_SOURCE DATA_
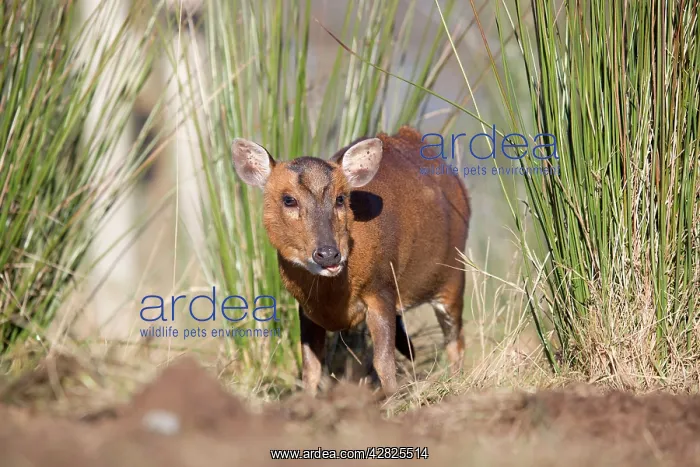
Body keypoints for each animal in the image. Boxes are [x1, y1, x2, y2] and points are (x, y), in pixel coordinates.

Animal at [232, 126, 471, 397]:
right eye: (288, 199)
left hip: (454, 276)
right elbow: (311, 368)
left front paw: (393, 400)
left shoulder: (382, 288)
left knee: (455, 342)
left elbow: (384, 362)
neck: (332, 299)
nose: (328, 254)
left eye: (341, 198)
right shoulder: (306, 309)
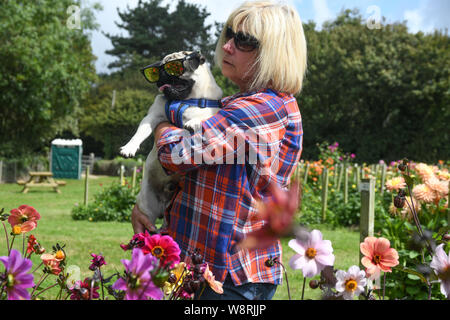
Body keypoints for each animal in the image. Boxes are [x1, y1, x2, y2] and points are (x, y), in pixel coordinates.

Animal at [119, 50, 223, 228]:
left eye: (172, 68)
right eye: (156, 70)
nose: (161, 75)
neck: (186, 100)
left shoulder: (211, 112)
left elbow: (202, 116)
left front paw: (193, 122)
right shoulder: (153, 116)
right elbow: (139, 133)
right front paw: (129, 147)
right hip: (148, 205)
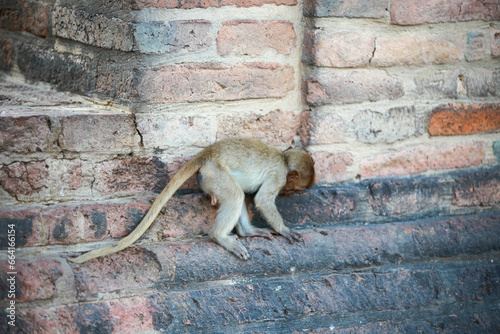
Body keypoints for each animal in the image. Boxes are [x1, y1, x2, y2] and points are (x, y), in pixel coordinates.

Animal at [68, 136, 314, 264]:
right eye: (294, 188)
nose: (288, 194)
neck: (284, 159)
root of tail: (207, 154)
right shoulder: (278, 175)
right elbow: (263, 200)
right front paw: (284, 230)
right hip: (215, 175)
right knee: (235, 195)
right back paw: (220, 237)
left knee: (239, 193)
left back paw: (247, 232)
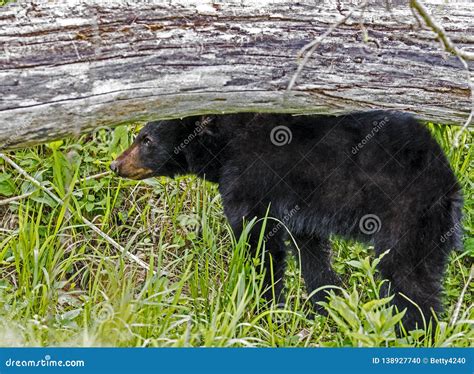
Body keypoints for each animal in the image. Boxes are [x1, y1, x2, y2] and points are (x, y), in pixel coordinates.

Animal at [111, 110, 462, 330]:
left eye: (145, 140)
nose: (115, 164)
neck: (224, 146)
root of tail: (447, 178)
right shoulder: (299, 211)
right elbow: (311, 253)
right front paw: (327, 305)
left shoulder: (251, 180)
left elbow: (260, 243)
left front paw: (262, 309)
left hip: (405, 212)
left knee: (407, 275)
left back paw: (414, 330)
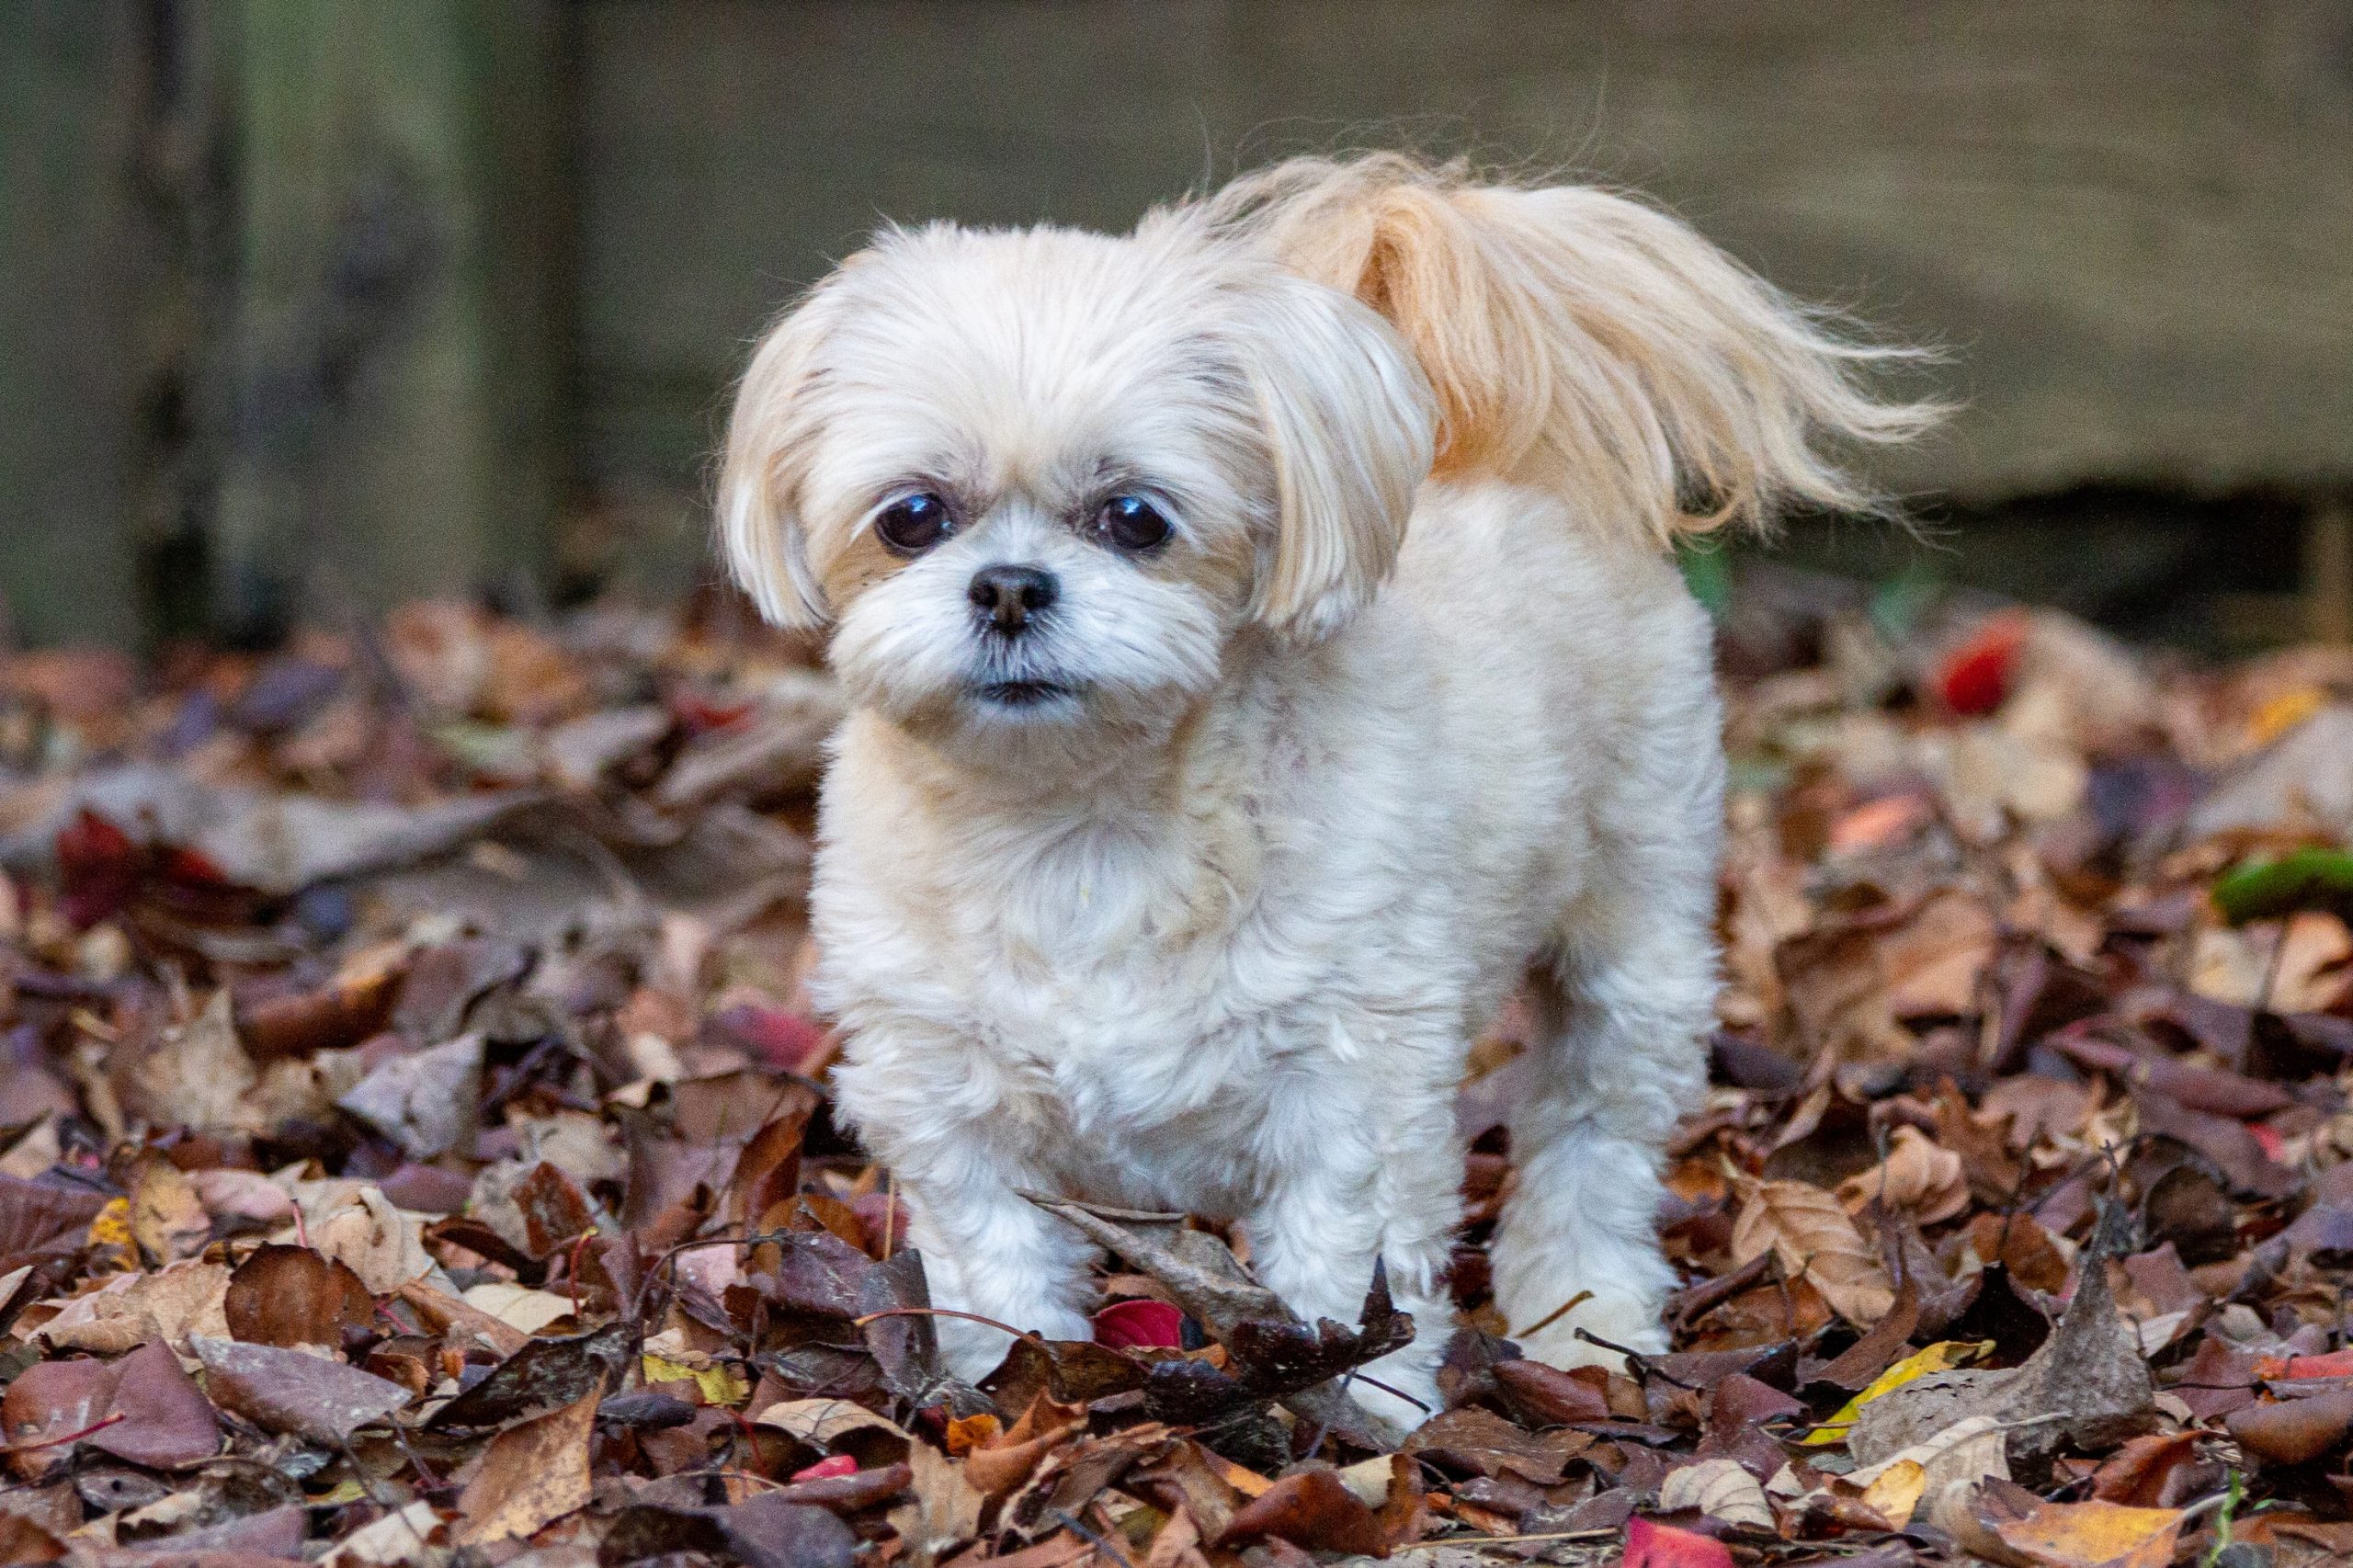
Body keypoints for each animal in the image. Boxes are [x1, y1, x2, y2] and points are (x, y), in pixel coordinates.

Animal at [715, 153, 1929, 1412]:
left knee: (1590, 1138)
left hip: (1634, 931)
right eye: (912, 515)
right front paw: (1011, 1384)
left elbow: (1346, 1271)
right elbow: (994, 1265)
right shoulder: (945, 1099)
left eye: (1136, 516)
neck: (1083, 829)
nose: (1007, 585)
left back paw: (1584, 1318)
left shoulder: (1353, 1088)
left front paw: (1368, 1422)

_HOW TO COMPLETE THIS TASK_
Working through the entries above, copy every line in which "knee" is found.

_PROBLEM SOLUTION_
left knee: (455, 342)
right knee: (235, 195)
left knee: (239, 193)
left knee: (407, 275)
left knee: (1590, 1138)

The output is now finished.